Açık ve uzaktan öğrenme kuramlarına geçmeden önce, öğrenme kuramları ile ilgili kısa bir hatırlatma yapmak istiyorum;
-          Davranışçı Yaklaşım: Öğrenmeyi, bir davranışın ortaya çıkma olasılığındaki değişim olarak tanımlamaktadır.
-          Bilişsel Yaklaşım: Öğrenmeyi, zihinde saklanan bilgi miktarındaki değişim olarak açıklamaktadır.
-          Yapıcı Yaklaşım: Öğrenmeyi, deneyimlerle yapılandırılan anlamdaki değişim olarak tanımlamaktadır.

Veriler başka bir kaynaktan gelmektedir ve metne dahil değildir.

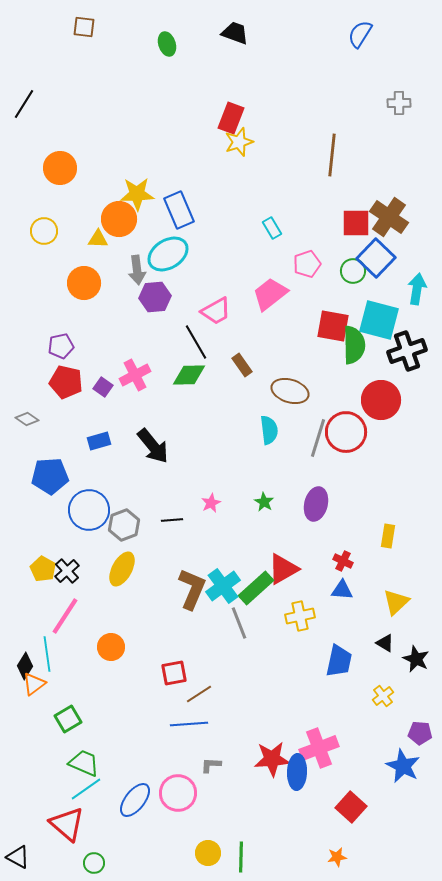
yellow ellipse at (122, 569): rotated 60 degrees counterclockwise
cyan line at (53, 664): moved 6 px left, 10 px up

Kuramlara geçmeden önce önemli bulduğum bir bilgiyi daha paylaşmak istiyorum. Desmond Keegan (1986), açık ve uzaktan öğrenme ilişkin bir kuram oluşturmadan önce şu 3 soruya yanıt verilmesi gerektiğini belirtir;
- Açık ve uzaktan öğrenme bir eğitim etkinliği midir? (Kişisel görüşü temelinde eğitim kuramları olan, eğitiimin endüstrileşmiş hali olduğudur.)
- Açık ve uzaktan öğrenme, geleneksel eğitimin farklı bir biçimi midir? (Kişisel görüşü o doğrultuda olduğudur. Özellikle çevrimiçi ve e-öğrenmenin ayrıca incelenmesini önermektedir.)
- Açık ve uzaktan eğitim mümkün müdür, yoksa bir çelişki midir? (Kişisel görüşü, açık ve uzaktan eğitim yerine, açık ve uzaktan öğrenme ve öğretimin mümkün olduğudur. Ama Simonson ve Schlosser(2006) bu konuyu tartışmaya açarak sanal öğrenme ortamlarının eğitim işlevini rahatlıkla yerine getirebildiğini belirtmişlerdir.)


Bağımsızlık ve Özerklik Kuramları (Theory of Independent Study):
Wedemeyer tarafından 1981 yılında geliştirilen bu kurama göre, açık ve uzaktan öğrenmenin özü bağımsız öğrenendir. Wedemeyer, eğitim kurumlarının başarısız olduğunu, teknolojiden öğrenen bağımsızlığı etrafında faydalanılması gerektiğini söylüyor. Wedemeyer’a göre, öğrenenin bağımsızlığı ve teknolojinin etkin kullanımı için, açık ve uzaktan öğrenme şu işlevleri yerine getirebilmelidir;
1.      Zaman ve mekandan bağımsız hizmet sunmak,
2.      Öğrenme sorumluluğunu büyük ölçüde öğrenene vermek,
3.      Yönetim ve idari işleri öğretenlerden almak, onların tüm zamanını daha etkin öğretme için kullanmalarını sağlamak,
4.      Öğrenenlere, ders, format ve metod olarak daha fazla seçenek sunmak,
5.      Etkinliği kanıtlanmış bütün öğretim ortam ve yöntemlerini uygun şekilde kullanmak,
6.      Herhangi bir dersin, herhangi bir konusunun daha etkin öğrenilmesi için, bilinen tüm öğretim ortam ve yöntemlerinin kullanılması,
7.      Dersleri sürekli olarak tekrar tasarlamak ve geliştirmek,
8.      Bireysel farklılıkları göz önünde bulundurmak ve buna uygun seçenekler sunmak,
9.      Öğrenci başarısını, mekan, öğrenme hızı, yöntem ya da sıralama gibi engeller koymadan basit biçimde değerlendirmek ve
10.  Öğrencilerin dilediklerinde öğrenmeye başlamalarına, bitirmelerine ve kendi hızlarında öğrenmelerine izin vermek.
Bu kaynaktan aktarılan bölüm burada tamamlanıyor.